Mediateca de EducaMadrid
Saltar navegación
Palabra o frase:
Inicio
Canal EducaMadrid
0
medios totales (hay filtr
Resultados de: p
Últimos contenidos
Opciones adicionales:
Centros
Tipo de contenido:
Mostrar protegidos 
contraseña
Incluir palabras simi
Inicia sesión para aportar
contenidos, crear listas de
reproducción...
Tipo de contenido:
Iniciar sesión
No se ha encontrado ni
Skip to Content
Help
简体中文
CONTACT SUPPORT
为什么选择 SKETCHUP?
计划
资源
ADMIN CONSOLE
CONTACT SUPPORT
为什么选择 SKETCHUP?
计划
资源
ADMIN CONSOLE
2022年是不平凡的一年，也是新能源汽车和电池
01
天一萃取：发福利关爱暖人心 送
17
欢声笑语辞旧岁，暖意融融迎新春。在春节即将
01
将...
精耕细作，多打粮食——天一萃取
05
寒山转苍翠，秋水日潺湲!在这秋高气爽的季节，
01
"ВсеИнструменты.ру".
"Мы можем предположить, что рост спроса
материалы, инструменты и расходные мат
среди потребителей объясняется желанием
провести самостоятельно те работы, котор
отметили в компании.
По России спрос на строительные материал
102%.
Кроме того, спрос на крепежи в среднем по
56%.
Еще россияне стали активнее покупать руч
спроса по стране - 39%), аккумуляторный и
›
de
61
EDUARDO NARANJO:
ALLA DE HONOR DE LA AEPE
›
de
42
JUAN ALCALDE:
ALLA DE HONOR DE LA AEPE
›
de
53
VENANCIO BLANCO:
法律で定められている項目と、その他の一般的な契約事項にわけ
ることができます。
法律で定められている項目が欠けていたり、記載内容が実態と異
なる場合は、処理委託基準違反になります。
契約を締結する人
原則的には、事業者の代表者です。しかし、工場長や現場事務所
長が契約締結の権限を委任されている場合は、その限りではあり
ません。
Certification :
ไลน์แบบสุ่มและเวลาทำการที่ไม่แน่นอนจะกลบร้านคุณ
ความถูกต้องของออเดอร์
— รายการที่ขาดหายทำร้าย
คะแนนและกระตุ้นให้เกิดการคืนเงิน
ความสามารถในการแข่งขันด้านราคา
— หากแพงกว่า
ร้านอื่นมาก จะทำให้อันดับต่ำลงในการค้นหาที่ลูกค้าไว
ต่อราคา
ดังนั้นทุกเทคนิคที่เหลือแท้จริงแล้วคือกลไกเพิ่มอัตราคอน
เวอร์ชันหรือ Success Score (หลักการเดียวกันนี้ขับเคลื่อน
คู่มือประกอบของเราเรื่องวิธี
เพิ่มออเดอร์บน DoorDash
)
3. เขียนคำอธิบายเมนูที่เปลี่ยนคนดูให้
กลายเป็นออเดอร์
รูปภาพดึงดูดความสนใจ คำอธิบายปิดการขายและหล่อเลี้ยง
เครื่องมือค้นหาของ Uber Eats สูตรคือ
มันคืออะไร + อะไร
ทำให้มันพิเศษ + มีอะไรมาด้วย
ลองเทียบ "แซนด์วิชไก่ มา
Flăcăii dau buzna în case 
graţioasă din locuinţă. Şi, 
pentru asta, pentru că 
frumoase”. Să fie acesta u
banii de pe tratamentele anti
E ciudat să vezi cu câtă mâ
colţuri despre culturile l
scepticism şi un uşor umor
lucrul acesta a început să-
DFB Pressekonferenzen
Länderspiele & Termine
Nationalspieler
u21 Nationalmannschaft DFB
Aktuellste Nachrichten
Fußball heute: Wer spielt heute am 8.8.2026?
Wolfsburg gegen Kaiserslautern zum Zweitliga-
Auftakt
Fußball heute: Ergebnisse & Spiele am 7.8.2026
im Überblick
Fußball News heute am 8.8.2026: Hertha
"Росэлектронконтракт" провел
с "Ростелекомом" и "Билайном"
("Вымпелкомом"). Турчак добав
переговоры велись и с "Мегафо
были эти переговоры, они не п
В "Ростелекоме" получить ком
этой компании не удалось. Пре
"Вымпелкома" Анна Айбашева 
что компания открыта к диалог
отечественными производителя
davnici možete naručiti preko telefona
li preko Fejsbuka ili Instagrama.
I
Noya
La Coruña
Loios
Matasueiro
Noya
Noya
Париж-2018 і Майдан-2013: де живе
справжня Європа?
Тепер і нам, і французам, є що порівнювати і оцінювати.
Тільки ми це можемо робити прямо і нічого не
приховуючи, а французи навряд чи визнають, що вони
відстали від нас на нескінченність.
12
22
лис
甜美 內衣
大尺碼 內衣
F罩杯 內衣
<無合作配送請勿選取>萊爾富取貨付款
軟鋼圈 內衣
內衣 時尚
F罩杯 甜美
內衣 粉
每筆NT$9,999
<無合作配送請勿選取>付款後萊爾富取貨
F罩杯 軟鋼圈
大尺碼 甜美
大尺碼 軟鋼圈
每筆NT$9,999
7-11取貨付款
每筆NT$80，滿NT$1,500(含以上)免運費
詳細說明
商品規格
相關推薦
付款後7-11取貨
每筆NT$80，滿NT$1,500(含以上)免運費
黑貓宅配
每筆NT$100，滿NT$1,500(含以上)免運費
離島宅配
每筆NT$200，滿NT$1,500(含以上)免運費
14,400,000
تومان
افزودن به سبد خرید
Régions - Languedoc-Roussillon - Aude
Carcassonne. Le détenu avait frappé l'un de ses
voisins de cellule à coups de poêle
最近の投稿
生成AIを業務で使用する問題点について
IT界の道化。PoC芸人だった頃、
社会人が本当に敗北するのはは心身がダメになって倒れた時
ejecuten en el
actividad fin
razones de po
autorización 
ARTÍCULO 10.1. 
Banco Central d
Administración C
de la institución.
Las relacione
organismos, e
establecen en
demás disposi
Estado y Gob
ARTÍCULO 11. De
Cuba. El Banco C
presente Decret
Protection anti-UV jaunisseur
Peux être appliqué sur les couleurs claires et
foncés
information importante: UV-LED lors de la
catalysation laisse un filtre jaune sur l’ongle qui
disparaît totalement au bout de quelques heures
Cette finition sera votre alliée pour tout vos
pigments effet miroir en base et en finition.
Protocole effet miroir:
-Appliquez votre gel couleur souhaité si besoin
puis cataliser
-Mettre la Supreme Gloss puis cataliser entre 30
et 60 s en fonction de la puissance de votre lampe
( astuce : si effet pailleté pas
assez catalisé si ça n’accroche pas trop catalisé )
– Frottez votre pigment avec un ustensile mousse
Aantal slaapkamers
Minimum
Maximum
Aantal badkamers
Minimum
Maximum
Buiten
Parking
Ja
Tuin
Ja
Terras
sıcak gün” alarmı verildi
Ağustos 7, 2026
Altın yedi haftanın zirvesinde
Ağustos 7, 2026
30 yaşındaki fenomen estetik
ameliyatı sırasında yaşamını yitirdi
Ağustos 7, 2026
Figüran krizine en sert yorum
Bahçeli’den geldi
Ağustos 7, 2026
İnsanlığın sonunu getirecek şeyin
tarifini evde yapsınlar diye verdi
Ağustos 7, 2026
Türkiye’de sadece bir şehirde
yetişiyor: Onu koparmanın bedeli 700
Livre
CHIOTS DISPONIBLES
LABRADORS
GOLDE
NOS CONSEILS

━━━━━━━━━━

### Task objective
Wherever a line in the data above contains the word "переговоры", copy that line.

### Solution for this task
переговоры велись и с "Мегафо
были эти переговоры, они не п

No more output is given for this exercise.